The evocative nature of each of the 18 compositions is heightened by the projection of a high-definition 3D video of the relevant object.

The power this has on the listener/observer is palpable.

Incorporating all their influences from classical to jazz and contemporary music, performed on a variety of guitars (electric, eight string tenor ukulele, 12 string and classical), audiences will see and hear the Grigoryan Brothers like never before.

This Is Us is also a personal declaration from Slava and Leonard, that this music, composed during lockdown with each living in different states, is a new direction for them.

While they have included original compositions in the past, this is the first time they will be performing an entire program of original works.

“We chose objects that try to represent some of our First Nations’ history as well as colonisation, migration, innovation and stories of love and loss. We were deeply moved by all of them,” Slava and Leonard Grigoryan said.

The objects and music take us from the deep past of early Indigenous Australians to the making of contemporary Australian society.

Eighteen individual musical compositions relate the brothers’ response to, and feeling for, their personal selection of objects from the 250,000 in the Museum’s collection.
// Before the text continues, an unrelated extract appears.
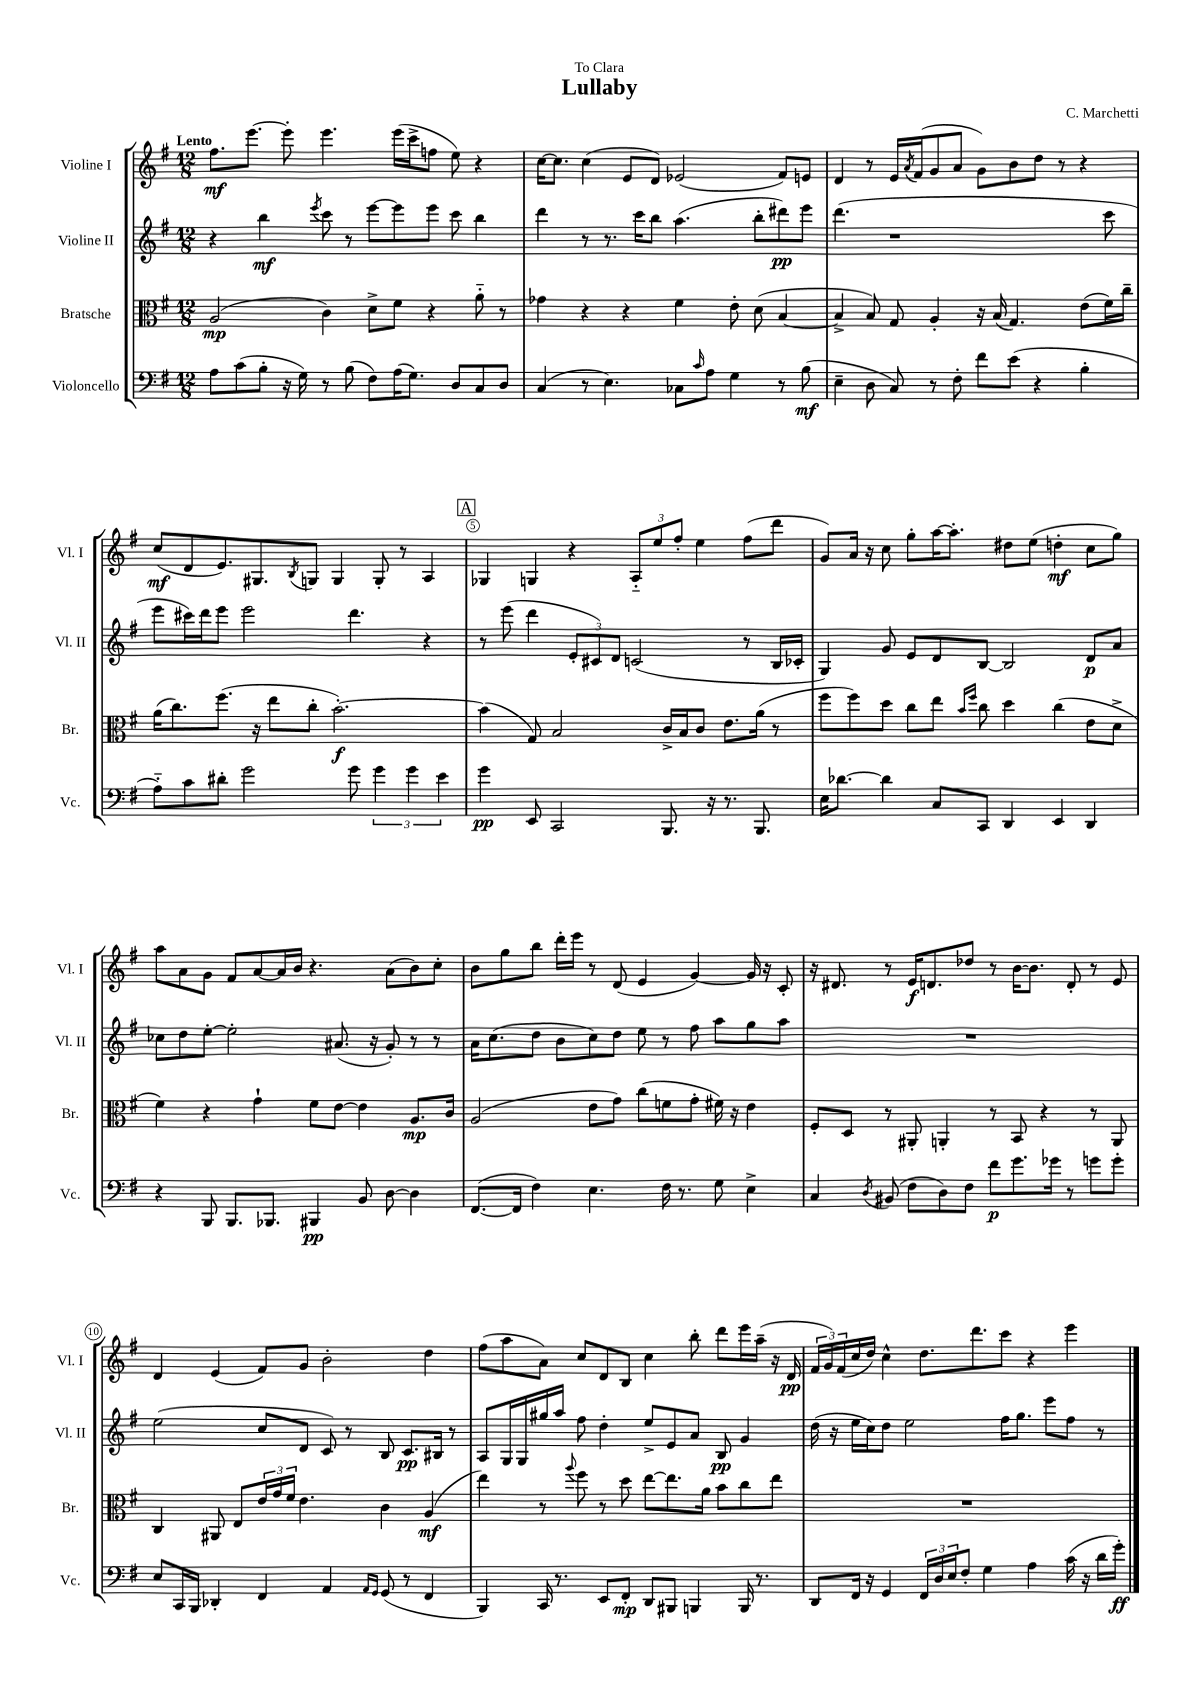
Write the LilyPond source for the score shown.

Each composition focuses on a particular object, among them a 65,000 year old ochre of the Madjebebe rock shelter, a convict love token relating the experience of transportation, the stream anchor from Matthew Flinders’ HMS Investigator, a preserved wet specimen of a whole skinned thylacine, the Kimberley spear point fashioned by Aboriginal people from glass, a cricket bat of the famed Sir Donald Bradman, and the prototype Holden motorcar that began the car manufacturing industry in Australia.